# Air Handler w-15kw heater kit, Breaker and wire size??



## cjg9590 (Dec 13, 2014)

I am replacing a propane furnace with a Rheem Air Handler and 15kw heater kit. The manual says it needs a single circuit 80 amp breaker to split to 2 breakers in the unit with a jumper kit. Can I use 2 40 amp breakers with #6 wire instead of one 80 amp on a #4 wire.


----------



## joed (Mar 13, 2005)

No you can not.


----------



## rjniles (Feb 5, 2007)

No, the heat strips alone draw 62+ amps.


----------



## cjg9590 (Dec 13, 2014)

Thanks that's what i was wanting to know. Is the #4 HTTN wire the only option or I have heard you can use a 4/2 romex. I guess the hardware stores do not carry the 4/2 romex. I am having an HVAC guy install the unit but i was going to do the wiring.


----------



## Jim Port (Sep 21, 2007)

You are more likely to find SE cable in that size.


----------



## beenthere (Oct 11, 2008)

Most air handlers with 15 KW of strip heat. Can often use a 60 amp and 30 amp circuit. The 30 amp has the blower and 1-5KW heater, the 60 amp has the other 10 KW of strip heat.


----------



## mpoulton (Jul 23, 2009)

Check the manual/specs.

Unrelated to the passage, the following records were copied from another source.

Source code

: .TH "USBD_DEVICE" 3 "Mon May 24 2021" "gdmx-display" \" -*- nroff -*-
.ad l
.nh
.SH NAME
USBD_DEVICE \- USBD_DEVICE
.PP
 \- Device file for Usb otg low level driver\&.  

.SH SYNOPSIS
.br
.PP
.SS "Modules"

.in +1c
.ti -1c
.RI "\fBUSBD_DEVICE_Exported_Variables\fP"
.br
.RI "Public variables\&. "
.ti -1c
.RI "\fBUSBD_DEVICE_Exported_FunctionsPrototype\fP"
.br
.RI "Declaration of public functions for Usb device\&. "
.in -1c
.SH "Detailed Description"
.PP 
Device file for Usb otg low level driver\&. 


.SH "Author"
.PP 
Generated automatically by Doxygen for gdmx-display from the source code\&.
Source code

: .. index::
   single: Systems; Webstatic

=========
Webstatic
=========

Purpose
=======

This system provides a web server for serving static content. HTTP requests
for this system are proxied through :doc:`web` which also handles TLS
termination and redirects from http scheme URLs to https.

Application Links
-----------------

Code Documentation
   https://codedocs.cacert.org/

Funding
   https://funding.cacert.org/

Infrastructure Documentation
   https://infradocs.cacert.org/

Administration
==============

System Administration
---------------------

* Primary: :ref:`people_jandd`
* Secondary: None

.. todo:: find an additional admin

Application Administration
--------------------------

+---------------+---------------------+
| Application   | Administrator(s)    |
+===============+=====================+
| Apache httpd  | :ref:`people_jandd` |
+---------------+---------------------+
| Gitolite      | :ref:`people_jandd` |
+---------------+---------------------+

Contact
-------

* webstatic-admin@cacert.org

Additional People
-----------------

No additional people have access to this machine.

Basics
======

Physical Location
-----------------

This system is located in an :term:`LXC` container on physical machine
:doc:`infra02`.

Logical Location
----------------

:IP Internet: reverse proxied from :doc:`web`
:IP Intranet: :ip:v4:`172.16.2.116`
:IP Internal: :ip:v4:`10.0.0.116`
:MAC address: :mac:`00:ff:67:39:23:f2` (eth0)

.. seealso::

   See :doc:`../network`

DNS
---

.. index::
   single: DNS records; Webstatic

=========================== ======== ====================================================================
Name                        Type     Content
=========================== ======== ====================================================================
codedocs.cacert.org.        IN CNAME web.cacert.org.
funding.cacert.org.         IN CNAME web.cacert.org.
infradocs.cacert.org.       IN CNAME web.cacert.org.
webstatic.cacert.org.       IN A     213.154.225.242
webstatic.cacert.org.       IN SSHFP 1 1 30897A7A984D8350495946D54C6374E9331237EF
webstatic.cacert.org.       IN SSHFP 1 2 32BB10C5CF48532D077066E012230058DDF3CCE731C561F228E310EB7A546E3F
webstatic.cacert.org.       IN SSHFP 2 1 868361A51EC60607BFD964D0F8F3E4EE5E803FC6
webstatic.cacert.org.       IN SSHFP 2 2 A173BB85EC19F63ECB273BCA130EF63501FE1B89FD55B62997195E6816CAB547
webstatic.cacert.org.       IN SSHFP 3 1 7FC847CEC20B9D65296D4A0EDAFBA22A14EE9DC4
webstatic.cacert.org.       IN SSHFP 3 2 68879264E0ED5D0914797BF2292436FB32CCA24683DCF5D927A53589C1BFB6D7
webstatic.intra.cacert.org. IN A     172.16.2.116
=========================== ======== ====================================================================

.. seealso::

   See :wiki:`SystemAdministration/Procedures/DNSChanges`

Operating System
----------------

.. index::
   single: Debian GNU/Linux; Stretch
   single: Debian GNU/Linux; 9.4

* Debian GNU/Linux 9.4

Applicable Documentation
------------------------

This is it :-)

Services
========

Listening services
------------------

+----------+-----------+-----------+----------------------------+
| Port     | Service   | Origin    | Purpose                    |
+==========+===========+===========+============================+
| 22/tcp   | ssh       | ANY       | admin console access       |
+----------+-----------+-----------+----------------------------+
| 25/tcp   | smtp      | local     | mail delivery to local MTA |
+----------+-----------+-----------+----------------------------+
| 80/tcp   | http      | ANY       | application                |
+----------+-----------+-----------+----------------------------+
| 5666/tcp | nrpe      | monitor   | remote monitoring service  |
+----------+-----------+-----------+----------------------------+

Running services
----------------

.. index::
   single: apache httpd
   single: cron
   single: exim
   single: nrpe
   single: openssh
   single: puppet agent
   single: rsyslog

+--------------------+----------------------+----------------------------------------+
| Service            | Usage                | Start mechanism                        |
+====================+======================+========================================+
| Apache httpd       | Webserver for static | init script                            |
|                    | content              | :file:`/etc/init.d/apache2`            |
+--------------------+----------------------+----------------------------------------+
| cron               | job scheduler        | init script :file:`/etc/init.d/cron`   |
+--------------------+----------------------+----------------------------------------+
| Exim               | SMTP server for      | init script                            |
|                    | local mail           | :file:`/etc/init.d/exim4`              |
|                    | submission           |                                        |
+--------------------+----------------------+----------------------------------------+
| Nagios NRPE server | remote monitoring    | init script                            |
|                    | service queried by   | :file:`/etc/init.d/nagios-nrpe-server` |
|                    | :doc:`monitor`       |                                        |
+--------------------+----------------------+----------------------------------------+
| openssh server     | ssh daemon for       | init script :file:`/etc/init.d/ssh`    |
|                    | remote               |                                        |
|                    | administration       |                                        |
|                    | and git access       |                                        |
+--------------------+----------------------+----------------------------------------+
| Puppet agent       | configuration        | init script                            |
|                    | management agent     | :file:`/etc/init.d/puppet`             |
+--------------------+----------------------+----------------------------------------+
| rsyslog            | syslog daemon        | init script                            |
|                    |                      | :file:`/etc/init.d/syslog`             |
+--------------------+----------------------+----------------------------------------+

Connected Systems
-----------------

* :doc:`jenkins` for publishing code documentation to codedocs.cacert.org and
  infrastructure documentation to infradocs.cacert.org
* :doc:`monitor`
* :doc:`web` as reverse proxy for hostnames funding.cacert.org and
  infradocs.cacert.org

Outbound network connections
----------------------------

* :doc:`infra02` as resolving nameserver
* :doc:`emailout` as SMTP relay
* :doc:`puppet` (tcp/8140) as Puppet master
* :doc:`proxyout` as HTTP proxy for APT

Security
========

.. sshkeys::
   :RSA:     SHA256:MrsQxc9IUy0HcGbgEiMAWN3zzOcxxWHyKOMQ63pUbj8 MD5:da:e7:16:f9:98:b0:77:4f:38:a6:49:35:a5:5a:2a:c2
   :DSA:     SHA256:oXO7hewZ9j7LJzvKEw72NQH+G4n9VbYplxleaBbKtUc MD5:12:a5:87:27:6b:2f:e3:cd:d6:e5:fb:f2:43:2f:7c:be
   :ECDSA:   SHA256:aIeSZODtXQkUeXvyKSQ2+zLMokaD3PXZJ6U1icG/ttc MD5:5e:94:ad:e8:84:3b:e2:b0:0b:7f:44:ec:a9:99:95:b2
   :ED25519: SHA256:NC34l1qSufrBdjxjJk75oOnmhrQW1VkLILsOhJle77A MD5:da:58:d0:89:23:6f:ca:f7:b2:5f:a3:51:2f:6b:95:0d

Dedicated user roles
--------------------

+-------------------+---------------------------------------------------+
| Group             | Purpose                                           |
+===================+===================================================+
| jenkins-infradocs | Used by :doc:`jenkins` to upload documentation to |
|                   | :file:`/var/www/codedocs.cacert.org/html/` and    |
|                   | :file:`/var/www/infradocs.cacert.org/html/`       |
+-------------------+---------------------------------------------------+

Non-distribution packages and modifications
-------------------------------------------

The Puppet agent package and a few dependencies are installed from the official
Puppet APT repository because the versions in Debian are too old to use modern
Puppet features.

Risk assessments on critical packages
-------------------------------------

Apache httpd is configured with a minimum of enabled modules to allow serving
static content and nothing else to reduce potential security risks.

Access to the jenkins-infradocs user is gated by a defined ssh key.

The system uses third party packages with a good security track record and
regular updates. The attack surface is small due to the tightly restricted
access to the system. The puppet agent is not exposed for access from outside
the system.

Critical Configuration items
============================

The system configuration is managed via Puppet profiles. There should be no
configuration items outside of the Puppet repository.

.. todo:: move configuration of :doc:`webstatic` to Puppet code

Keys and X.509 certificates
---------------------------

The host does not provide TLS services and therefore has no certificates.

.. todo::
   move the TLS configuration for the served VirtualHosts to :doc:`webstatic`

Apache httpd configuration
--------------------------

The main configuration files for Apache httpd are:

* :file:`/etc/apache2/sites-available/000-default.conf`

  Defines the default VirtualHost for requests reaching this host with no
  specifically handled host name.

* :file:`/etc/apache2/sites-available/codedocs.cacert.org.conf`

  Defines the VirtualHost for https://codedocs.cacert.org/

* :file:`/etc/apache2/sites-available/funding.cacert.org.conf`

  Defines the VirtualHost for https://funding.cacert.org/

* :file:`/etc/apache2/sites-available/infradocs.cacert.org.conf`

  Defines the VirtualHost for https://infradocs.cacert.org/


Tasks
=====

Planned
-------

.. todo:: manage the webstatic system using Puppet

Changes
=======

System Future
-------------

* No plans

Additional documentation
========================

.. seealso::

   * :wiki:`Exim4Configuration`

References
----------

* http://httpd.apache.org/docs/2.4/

It may be possible to use two separate circuits to feed it.


----------



## stickboy1375 (Apr 28, 2012)

All depends on how the heat strips are divided up, but I can tell you this, if your air handler is far away from your electric panel, you probably are not going to want to run two circuits anyway, I personally would use 2/3 AL. SER, install a sub panel near the equipment. 


You better check the lugs on the equipment as well, they may only be rated for copper only, so that all has to be considered.


----------